Simone De Beauvoir, scrittrice e filosofa francese, compagna di Jean – Paul Sartre, modello concettuale per il femminismo moderno, a partire dal 1958 si dedicò alla sua autobiografia, uscita in quattro volumi: Memorie di una ragazza perbene (1958), L’età forte (1960), La forza delle cose (1963), A conti fatti (1972).

Il primo volume è il puntuale e rigoroso racconto dei suoi primi vent’anni, spesi alla ricerca della libertà, un lungo monologo interiore in cui si percepisce in modo tangibile lo scontro con il perbenismo borghese.

«Sono nata il 9 gennaio 1908, alle quattro del mattino, in una stanza dai mobili laccati in bianco che dava sul boulevard Raspail».

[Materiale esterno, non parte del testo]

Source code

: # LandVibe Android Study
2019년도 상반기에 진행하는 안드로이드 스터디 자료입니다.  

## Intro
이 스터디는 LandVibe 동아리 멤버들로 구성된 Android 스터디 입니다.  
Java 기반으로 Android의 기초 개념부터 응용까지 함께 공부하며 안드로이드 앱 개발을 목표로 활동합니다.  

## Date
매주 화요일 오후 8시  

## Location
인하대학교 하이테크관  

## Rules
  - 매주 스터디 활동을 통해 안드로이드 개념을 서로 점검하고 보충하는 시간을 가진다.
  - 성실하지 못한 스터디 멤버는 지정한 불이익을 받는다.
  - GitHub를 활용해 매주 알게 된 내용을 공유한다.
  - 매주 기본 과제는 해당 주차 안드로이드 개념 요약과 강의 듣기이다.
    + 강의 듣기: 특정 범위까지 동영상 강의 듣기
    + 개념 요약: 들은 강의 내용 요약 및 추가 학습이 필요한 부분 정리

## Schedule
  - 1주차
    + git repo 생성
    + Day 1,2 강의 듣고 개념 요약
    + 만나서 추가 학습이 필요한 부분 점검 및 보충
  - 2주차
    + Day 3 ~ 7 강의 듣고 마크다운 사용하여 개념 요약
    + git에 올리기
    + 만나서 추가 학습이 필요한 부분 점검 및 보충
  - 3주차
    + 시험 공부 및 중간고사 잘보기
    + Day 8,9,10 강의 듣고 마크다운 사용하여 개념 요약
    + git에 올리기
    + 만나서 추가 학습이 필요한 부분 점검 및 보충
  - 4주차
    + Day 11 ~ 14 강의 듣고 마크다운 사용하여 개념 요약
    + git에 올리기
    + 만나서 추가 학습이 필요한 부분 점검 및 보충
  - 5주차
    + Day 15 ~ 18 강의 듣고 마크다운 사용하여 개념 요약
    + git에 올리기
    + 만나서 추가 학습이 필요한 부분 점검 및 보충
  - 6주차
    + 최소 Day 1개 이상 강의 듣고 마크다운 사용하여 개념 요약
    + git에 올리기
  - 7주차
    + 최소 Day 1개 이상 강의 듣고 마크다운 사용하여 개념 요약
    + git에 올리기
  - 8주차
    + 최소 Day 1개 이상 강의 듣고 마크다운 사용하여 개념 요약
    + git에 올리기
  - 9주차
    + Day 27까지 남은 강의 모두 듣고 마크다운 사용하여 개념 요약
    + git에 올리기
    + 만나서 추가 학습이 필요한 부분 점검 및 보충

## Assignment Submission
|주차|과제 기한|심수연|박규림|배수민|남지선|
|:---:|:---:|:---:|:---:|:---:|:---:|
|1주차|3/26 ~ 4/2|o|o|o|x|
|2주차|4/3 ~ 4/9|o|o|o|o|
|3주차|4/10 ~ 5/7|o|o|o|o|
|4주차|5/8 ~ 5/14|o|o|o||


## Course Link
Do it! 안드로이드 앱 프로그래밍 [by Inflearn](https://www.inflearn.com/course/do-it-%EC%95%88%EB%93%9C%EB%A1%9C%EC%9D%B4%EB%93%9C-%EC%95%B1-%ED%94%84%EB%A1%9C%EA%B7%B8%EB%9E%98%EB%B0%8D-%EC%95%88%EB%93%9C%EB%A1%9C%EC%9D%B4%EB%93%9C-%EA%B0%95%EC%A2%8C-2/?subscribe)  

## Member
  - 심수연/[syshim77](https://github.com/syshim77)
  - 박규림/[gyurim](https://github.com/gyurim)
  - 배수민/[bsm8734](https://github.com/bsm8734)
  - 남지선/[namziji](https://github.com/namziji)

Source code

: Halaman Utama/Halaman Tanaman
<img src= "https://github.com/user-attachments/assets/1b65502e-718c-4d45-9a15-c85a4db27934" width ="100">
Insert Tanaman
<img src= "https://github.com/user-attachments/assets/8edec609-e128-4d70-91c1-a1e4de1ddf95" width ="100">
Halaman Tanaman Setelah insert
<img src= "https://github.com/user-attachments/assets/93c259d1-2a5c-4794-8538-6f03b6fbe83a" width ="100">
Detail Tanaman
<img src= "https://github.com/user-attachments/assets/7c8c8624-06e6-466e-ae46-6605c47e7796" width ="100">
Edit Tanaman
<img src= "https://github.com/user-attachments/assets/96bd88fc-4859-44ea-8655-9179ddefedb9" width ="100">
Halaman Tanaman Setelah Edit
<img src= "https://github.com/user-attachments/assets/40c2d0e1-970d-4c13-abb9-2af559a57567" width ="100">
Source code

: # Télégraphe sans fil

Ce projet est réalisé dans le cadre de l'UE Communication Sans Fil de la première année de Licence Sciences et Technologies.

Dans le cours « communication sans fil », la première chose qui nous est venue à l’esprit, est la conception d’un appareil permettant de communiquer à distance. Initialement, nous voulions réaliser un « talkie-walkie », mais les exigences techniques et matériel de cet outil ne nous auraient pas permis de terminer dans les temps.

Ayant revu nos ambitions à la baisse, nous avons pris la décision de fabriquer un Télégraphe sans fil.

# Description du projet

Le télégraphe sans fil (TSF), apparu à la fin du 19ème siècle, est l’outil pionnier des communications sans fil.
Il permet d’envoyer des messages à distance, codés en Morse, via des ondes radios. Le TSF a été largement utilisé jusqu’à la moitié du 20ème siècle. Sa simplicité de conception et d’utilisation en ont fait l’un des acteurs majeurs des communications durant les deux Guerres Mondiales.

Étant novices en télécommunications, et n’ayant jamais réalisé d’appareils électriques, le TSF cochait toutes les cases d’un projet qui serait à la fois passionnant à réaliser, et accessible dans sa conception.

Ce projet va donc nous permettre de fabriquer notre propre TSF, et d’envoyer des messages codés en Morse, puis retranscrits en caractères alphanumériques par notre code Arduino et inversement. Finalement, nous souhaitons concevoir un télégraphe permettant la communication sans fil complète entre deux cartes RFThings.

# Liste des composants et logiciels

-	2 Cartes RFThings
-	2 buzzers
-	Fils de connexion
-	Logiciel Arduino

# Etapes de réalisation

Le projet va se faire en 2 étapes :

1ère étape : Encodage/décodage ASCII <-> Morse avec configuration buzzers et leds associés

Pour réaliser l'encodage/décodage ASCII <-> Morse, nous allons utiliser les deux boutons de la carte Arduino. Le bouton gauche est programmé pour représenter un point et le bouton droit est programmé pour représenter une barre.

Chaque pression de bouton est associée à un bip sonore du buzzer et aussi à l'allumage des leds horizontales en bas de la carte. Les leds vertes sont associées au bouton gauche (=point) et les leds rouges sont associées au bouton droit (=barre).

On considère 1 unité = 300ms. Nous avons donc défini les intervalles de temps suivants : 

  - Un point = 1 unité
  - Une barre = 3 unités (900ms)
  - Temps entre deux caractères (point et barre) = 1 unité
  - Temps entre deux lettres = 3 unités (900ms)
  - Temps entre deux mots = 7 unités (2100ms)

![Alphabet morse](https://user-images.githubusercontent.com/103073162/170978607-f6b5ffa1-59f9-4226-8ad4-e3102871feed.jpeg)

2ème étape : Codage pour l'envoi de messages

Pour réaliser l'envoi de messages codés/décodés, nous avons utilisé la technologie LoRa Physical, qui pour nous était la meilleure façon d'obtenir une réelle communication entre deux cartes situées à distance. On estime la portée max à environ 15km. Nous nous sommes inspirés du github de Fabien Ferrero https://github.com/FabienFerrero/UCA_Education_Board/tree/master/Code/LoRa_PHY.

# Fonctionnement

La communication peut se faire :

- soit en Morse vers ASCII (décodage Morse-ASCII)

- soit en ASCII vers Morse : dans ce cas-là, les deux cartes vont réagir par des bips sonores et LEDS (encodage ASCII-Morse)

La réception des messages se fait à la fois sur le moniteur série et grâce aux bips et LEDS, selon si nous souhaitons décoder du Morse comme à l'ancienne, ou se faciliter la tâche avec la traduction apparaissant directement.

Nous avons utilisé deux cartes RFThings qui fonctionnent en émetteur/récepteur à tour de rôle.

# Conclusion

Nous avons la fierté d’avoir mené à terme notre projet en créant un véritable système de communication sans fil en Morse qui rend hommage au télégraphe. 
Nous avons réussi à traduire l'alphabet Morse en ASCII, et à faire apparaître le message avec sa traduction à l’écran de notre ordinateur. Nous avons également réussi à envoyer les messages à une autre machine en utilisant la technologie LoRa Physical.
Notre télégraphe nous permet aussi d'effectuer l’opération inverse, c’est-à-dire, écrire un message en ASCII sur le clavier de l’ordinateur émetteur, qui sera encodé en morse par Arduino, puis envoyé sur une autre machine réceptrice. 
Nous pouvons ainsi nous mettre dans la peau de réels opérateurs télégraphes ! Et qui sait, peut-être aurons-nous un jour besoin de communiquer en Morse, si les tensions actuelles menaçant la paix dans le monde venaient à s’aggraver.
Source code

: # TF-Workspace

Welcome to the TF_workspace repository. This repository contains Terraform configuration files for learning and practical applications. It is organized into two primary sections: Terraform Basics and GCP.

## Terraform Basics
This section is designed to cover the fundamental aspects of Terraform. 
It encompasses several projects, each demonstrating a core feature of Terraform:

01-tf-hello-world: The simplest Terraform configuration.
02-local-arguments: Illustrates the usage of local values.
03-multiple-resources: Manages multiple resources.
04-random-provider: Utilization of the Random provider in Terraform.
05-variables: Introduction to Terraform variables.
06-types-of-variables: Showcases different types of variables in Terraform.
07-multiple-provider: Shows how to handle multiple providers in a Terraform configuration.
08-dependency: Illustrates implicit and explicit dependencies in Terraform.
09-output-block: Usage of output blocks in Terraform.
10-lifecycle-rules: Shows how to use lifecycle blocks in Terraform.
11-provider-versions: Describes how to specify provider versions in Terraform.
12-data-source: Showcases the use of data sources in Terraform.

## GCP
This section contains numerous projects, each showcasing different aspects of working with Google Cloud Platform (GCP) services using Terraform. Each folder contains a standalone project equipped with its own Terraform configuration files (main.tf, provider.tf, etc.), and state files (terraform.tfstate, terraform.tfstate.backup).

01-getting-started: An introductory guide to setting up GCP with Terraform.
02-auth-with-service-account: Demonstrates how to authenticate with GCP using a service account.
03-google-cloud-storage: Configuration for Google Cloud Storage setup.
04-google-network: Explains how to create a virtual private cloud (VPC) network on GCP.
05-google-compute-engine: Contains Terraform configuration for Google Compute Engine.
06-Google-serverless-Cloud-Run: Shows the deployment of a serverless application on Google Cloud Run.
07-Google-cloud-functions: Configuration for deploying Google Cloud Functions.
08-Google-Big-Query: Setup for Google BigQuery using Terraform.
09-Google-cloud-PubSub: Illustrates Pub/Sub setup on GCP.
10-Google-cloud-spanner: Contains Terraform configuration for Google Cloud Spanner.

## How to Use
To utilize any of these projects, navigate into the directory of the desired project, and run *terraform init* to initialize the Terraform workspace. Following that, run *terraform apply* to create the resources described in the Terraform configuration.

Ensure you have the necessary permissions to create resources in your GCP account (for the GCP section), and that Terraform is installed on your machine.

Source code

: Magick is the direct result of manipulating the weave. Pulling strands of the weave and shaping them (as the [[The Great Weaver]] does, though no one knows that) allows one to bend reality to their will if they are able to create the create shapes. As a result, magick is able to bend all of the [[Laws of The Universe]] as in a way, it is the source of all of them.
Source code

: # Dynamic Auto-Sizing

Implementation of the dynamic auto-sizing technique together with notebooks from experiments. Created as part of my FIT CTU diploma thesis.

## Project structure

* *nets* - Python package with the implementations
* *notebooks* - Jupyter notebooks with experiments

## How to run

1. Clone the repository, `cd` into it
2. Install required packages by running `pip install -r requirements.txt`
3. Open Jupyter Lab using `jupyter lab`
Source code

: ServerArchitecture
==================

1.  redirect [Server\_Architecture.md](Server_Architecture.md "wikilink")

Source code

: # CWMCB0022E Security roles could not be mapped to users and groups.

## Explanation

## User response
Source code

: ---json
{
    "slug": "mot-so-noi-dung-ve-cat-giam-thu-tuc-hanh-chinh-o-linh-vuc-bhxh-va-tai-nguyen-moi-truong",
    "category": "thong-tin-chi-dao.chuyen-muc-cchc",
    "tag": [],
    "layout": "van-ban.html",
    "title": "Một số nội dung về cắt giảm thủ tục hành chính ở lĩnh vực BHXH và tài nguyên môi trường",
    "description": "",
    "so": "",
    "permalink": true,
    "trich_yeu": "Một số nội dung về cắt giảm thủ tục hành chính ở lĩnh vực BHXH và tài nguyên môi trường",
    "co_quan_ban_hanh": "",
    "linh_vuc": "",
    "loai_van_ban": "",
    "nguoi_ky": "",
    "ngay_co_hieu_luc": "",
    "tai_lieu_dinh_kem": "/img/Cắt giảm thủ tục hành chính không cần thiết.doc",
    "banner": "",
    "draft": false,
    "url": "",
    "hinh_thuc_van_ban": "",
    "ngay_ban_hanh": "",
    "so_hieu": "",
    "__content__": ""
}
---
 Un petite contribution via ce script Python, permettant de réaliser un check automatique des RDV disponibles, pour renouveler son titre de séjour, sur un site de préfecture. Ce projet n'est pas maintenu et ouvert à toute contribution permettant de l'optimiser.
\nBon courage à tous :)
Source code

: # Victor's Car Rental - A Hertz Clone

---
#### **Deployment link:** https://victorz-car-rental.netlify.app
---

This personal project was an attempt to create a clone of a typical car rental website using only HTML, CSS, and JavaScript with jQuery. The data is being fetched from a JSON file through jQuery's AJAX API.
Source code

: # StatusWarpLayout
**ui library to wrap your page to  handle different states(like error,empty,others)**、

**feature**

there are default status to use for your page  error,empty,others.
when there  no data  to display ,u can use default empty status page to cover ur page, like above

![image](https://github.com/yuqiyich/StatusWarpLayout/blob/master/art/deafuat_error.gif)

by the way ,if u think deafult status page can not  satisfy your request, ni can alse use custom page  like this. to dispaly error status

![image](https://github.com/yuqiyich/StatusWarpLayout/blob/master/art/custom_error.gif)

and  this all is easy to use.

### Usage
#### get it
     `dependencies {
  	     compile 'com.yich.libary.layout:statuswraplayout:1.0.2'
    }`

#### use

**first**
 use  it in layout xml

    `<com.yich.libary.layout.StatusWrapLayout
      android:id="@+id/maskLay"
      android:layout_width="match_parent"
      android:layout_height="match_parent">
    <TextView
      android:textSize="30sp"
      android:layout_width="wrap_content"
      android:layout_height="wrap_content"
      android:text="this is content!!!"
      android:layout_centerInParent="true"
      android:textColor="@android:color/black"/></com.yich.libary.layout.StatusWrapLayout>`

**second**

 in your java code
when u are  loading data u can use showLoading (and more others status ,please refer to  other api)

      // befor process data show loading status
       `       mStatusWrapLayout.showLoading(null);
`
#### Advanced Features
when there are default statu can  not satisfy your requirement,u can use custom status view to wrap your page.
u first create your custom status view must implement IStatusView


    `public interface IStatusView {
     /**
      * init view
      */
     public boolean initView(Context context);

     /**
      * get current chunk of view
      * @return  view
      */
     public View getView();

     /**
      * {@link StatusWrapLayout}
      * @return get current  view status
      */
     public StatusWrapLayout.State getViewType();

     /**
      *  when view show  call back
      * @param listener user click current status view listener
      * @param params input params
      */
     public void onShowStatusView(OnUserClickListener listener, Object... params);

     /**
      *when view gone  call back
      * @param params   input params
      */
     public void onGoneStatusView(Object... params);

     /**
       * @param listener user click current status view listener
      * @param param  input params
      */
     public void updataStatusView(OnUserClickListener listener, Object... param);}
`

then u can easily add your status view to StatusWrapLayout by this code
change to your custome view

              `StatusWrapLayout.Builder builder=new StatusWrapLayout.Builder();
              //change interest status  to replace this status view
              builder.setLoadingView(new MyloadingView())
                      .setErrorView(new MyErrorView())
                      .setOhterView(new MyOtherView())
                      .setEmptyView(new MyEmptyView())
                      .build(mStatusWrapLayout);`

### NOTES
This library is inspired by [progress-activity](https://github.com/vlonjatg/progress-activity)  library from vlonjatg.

Cominciano i primi interrogativi di Simone su di sé, sui rapporti con i familiari, sull’ingresso nel mondo degli adulti. La complessità dell’esistenza comincia a farsi strada in lei. Crollano le certezze adolescenziali e intraprende la battaglia per la libertà.

La narrazione in prima persona è intensa e rievoca le esperienze di Simone, le persone che ha incontrato e i legami interpersonali profondi che instaura sul suo cammino di donna: una figura importante è la sua compagna di scuola preferita, Elizabeth Mabille, detta Zazà.

«Il giorno in cui entrai in quarta-prima – ero ormai sui dieci anni – il posto accanto al mio era occupato da una bambina nuova, una brunetta dai capelli corti. Aspettando la signorina, e alla fine della lezione, parlammo. Si chiamava Elizabeth Mabille, e aveva la mia età».

Nella descrizione di Zazà colpisce il suo essere anticonformista. Simone e Zazà sono il bianco e il nero: tanto Simone è educata, perbene, composta, rigida e inquadrata, tanto Zazà è vivace, disinvolta, autonoma e indipendente e per questo appare agli occhi dell’autrice come una bambina eccezionale.

Simone ammira Zazà per le sue doti e da questa sua profonda simpatia nasce un legame profondo, un’amicizia che influirà sul modo di pensare e comportarsi di Simone. Zazà è senza inibizioni, è spontanea e naturale; Simone è frenata dal perbenismo borghese di cui è intrisa la sua formazione.

Il rapporto di amicizia tra le due nasce sui banchi di scuola e si basa sulla stima reciproca, sulla condivisione degli interessi. Il legame tra le due è profondo, è una dipendenza affettiva nei confronti dell’altra, è una codipendenza che poggia le sue basi anche sul timore di perdersi. Devono stare insieme per non sentirsi sole (“Mi mancava lei”) ma anche per proiettare nell’altra la propria intima identità (“Non immaginavo nulla di meglio al mondo che essere me stessa”). E’ un legame terapeutico quello che lega Simone a Zazà, perché attraverso esso, Simone riesce a rompere quel guscio di bigottismo e ipocrisia che l’ambiente altoborghese le ha creato intorno.


L’amicizia fra le due subisce nel tempo un’evoluzione, percepibile nel ritorno in classe dopo la pausa estiva. Tra Simone e Zazà si instaura un legame fatto di confidenze profonde e totalizzanti, intime e terapeutiche, varie e ricche, complesse e complicate.

Zazà è passata nella vita di Simone e l’ha resa unica. Le ha lasciato qualcosa di sé, le ha portato via qualcosa e il loro intimo legame è la prova evidente che due amiche non si incontrano mai per caso.